── Given text

In short, Madonna is a sex
nerd, the same way a guy who speaks Klingon is a Star Trek
nerd.
Just take the following couplet
from Alexander Pope:
“True ease in writing
comes from art, not chance—
As those move
easiest who have
learnt to dance”
…and replace the
word “writing” with “hotness”
(to a
somewhat lesser extent, you can also use “a pint of Guinness
is built, not
poured”). The
simple fact is,
constructed,
“I-am-trained-in-the-ancient-arts-of-hotness”
hotness is way hotter than
accidental,
“Hi-remember-me-I’m-the-pretty-girl-from-5th-grade”
prettiness. Examples
of the former include Dita von
Teese, and examples of the latter include Jessica Simpson—and
if you would
rather fuck (or be, or be and fuck)
Jessica Simpson than Dita von Teese, you’re probably not
reading this
essay. In fact, if
you would rather fuck
Jessica Simpson than Dita von Teese, you probably don’t read
much of anything.

Dr. Madonna:
Art, not Chance
(Oh, and plus: the chicks who
studied hotness and
everything? Those
are totally the ones
who do anal. The
chicks who were popular
in high school are still all like “Eww, that’s not normal.”
[We also have it on
the authority of several chicks that the guys
who were popular in high school are terrible in bed as well.]) <<<
(This is not an
emoticon; it is a grammatically legitimate use of an end-brackets next
to a
close-parentheses.)
VI.
The Negative
Consequences of Retreat into the Metaphor, or,
“Please, Please Stop
Dressing Up as Elves and
Shit”
All of
the preceding is really
just a simple combination of
Nietzsche and Freud—if the people who become
themselves, and thereby transform humanity, are those with the will to
power,
and those with the will to power are those who are motivated
into it by formative experiences in their childhoods,
then it is no great leap to draw correlations between nerds and the
übermensch
(once again, we remind all dipshits that the destruction involved in
the coming
of the übermensch is progressive self-destruction,
from camel to lion and from lion to child, which is both liberal
and positive, and
that influence over others comes naturally
as the result of having accomplished this, and that the process has nothing to do with deciding
you are übermensch and forcing
others to do anything). But
one must do
so carefully, for two reasons (actually, it’s just one
two-part reason):
1.

────

### Work item
Copy out the essay excerpt about Madonna and nerds in full, word for word.

── Records provided

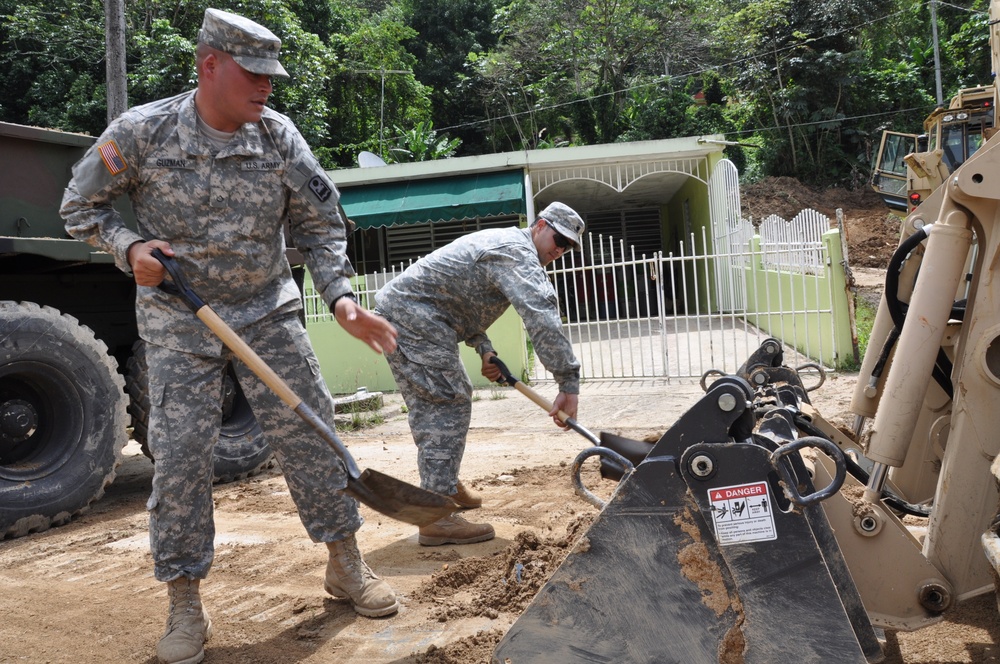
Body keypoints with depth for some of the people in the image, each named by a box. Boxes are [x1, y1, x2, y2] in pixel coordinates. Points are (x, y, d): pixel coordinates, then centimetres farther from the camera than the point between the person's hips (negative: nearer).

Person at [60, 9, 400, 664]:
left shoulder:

────
── Records provided

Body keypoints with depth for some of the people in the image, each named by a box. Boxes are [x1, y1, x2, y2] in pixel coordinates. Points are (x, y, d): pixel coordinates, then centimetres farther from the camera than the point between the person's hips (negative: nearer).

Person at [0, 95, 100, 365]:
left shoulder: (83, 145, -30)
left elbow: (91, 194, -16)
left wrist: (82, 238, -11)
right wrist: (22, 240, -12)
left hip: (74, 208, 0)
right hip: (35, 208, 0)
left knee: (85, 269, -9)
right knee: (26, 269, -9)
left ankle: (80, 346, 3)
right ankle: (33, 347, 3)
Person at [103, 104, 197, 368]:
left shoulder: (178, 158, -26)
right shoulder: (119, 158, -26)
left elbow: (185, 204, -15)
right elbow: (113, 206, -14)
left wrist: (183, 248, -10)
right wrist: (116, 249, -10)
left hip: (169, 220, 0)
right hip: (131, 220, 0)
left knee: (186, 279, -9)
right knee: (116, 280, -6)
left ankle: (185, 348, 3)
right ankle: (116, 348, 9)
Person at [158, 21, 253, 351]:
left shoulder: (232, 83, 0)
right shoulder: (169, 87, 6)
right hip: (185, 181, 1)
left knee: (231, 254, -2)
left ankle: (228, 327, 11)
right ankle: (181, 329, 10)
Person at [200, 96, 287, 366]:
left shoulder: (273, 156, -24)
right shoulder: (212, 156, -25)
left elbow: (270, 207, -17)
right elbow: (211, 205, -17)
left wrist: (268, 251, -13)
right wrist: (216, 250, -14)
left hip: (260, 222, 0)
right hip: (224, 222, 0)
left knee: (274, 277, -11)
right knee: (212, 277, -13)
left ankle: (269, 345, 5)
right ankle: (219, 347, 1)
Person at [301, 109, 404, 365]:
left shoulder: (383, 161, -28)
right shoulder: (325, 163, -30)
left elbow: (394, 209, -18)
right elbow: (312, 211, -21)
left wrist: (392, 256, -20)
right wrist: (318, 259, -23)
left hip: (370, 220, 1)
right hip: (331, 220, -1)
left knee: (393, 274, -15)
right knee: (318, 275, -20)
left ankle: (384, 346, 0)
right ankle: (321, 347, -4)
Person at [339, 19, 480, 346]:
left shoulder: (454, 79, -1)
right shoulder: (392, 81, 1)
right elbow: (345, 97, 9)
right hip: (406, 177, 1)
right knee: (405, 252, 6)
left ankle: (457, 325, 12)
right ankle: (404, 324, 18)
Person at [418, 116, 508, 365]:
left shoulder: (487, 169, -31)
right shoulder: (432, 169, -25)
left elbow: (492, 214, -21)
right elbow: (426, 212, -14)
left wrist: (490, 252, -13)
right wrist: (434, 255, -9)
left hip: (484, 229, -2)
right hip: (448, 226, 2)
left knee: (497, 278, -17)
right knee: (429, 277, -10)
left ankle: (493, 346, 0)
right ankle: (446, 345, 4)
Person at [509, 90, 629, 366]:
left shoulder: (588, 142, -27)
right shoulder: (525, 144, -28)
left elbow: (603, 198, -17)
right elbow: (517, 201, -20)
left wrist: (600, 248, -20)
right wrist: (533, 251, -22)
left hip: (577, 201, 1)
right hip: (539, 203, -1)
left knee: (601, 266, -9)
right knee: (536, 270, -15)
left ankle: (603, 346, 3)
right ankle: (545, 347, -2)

────

### Result for this task
In short, Madonna is a sex
nerd, the same way a guy who speaks Klingon is a Star Trek
nerd.
Just take the following couplet
from Alexander Pope:
“True ease in writing
comes from art, not chance—
As those move
easiest who have
learnt to dance”
…and replace the
word “writing” with “hotness”
(to a
somewhat lesser extent, you can also use “a pint of Guinness
is built, not
poured”). The
simple fact is,
constructed,
“I-am-trained-in-the-ancient-arts-of-hotness”
hotness is way hotter than
accidental,
“Hi-remember-me-I’m-the-pretty-girl-from-5th-grade”
prettiness. Examples
of the former include Dita von
Teese, and examples of the latter include Jessica Simpson—and
if you would
rather fuck (or be, or be and fuck)
Jessica Simpson than Dita von Teese, you’re probably not
reading this
essay. In fact, if
you would rather fuck
Jessica Simpson than Dita von Teese, you probably don’t read
much of anything.

Dr. Madonna:
Art, not Chance
(Oh, and plus: the chicks who
studied hotness and
everything? Those
are totally the ones
who do anal. The
chicks who were popular
in high school are still all like “Eww, that’s not normal.”
[We also have it on
the authority of several chicks that the guys
who were popular in high school are terrible in bed as well.]) <<<
(This is not an
emoticon; it is a grammatically legitimate use of an end-brackets next
to a
close-parentheses.)
VI.
The Negative
Consequences of Retreat into the Metaphor, or,
“Please, Please Stop
Dressing Up as Elves and
Shit”
All of
the preceding is really
just a simple combination of
Nietzsche and Freud—if the people who become
themselves, and thereby transform humanity, are those with the will to
power,
and those with the will to power are those who are motivated
into it by formative experiences in their childhoods,
then it is no great leap to draw correlations between nerds and the
übermensch
(once again, we remind all dipshits that the destruction involved in
the coming
of the übermensch is progressive self-destruction,
from camel to lion and from lion to child, which is both liberal
and positive, and
that influence over others comes naturally
as the result of having accomplished this, and that the process has nothing to do with deciding
you are übermensch and forcing
others to do anything). But
one must do
so carefully, for two reasons (actually, it’s just one
two-part reason):
1.